> **Excerpt**:

# Steam TOP 250 Game Web-Scraping

In this kernel, I will attempt to web-scrape video games in steam platform,which is a world-class video game digital distribution service by Valve.

### 1. Import Libraries
we first import the necessary modules:
   1. request
   2. pandas
   3. re
   4. BeautifulSoup from bs4
   5. Thread from threading
   6. sleep from time

In [1]:
import requests
import pandas as pd
import re
from bs4 import BeautifulSoup

### 2. Create self-definition function get_text(url)
next, we need to retrieve the text information from the URL by using request module. In order to avoid unnecessary error information interrupt our process, we use 'try & exception' to continue our coding. 

In [2]:
def get_text(url):
    try:
        headers = {
            "User-Agent": 'Mozilla/5.0 (Windows NT 10.0; Win64; x64) AppleWebKit/537.36 (KHTML, like Gecko) '
                          'Chrome/85.0.4183.102 Safari/537.36', 'Accept-Language': 'en-US '
        }
        r = requests.get(url, headers=headers)
        r.raise_for_status()
        r.encoding = r.apparent_encoding
        return r.text
    except:
        return "Webscraping Fails！"

### 3. initialize lists for dataframe creation
Then we create empty dictionary and lists for dataframe which we will use for analysis afterwards. In this section, we focus on several factors shown below:
   1. Game Name
   2. Game Release Date
   3. Game Genre
   4. Game Price
   5. Score
   6. Rating
   7. Votes

In [3]:
game_info = dict()
num = 1
name = []
date = []
genre = []
price = []
score = []
rating = []
votes = []

### 3. confirm the link
After that, we need to confirm the link of our data collection: https://steam250.com/top250.

In [4]:
link = "https://steam250.com/top250"

### 4. create self-definition function to get text information of target URL for further use
When we initialize the empty lists and dictionary for further use, we need to use BeautifulSoup function from bs4 module to get text info of the link.

In [5]:
def get_name_text():
    text = get_text(link)
    soup = BeautifulSoup(text, "html.parser")
    text_info = soup.find_all('div', id = num)
    return text_info

### 5. create self-definition function to append information from web-scraping method into related list
After we get the text information of the link, we need to use find & find_all functions to append information into our lists.

In [6]:
def enrich_name(): 
    for a in text_info:
        b = a.find_all('span', class_= 'title')
        for x in b:
            name.append(x.find('a').text)
    return name

In [7]:
def enrich_date(): 
    for a in text_info:
        if a.find_all('span', class_= 'date') == []:
            b = None
        else:
            b = a.find_all('span', class_= 'date')
        if b != None:
             for c in b:
                date.append(c.find('a').text[1 : -1].replace(' ', '-'))
        else:
            date.append(b)
    return date

In [8]:
def enrich_genre(): 
    for a in text_info:
        b = a.find_all('a', class_= 'genre')

> **Goals**:
[1] Reproduce the Steam web-scraping page word for word, starting with "### 3. confirm" and going on through "text = get_text(link)".
[2] Name every factor listed in the Steam web-scraping page after the words "we focus on several factors shown below".
Answer using nothing but the Steam web-scraping page.

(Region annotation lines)
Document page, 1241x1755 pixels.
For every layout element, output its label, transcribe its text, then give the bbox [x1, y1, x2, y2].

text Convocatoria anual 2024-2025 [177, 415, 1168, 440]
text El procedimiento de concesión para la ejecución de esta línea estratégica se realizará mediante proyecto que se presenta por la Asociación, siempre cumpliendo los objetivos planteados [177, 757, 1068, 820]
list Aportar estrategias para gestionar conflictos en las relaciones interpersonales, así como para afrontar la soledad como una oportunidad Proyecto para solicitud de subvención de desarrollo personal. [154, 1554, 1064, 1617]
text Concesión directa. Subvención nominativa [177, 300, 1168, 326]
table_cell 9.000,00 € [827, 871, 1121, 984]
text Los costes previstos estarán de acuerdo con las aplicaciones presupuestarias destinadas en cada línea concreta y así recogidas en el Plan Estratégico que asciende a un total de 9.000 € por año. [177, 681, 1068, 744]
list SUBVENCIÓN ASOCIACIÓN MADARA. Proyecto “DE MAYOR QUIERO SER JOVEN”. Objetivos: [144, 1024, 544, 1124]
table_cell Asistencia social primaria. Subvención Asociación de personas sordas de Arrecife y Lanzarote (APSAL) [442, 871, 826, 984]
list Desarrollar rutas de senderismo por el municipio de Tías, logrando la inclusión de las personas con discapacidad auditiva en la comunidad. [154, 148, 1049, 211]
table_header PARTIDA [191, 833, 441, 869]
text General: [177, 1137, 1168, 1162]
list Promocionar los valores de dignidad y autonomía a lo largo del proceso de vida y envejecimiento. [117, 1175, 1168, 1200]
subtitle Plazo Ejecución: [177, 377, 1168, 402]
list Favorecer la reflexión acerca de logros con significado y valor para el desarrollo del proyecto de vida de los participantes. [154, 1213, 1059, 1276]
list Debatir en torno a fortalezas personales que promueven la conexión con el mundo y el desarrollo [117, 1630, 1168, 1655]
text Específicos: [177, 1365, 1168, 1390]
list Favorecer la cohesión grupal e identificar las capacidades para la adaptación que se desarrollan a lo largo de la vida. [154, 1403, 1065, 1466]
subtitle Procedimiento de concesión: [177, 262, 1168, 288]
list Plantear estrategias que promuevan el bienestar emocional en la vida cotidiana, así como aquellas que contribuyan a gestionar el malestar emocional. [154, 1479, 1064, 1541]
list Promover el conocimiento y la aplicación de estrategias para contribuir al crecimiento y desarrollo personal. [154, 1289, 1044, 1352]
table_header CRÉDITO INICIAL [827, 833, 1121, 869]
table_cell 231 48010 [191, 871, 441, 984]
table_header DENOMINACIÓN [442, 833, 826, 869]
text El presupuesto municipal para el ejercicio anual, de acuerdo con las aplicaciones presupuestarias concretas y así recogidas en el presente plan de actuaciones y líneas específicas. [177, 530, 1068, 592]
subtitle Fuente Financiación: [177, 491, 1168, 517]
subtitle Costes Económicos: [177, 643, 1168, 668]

> **The responses**:
[1]
### 3. confirm the link
After that, we need to confirm the link of our data collection: https://steam250.com/top250.

In [4]:
link = "https://steam250.com/top250"

### 4. create self-definition function to get text information of target URL for further use
When we initialize the empty lists and dictionary for further use, we need to use BeautifulSoup function from bs4 module to get text info of the link.

In [5]:
def get_name_text():
    text = get_text(link)

[2]
Game Name
Game Release Date
Game Genre
Game Price
Score
Rating
Votes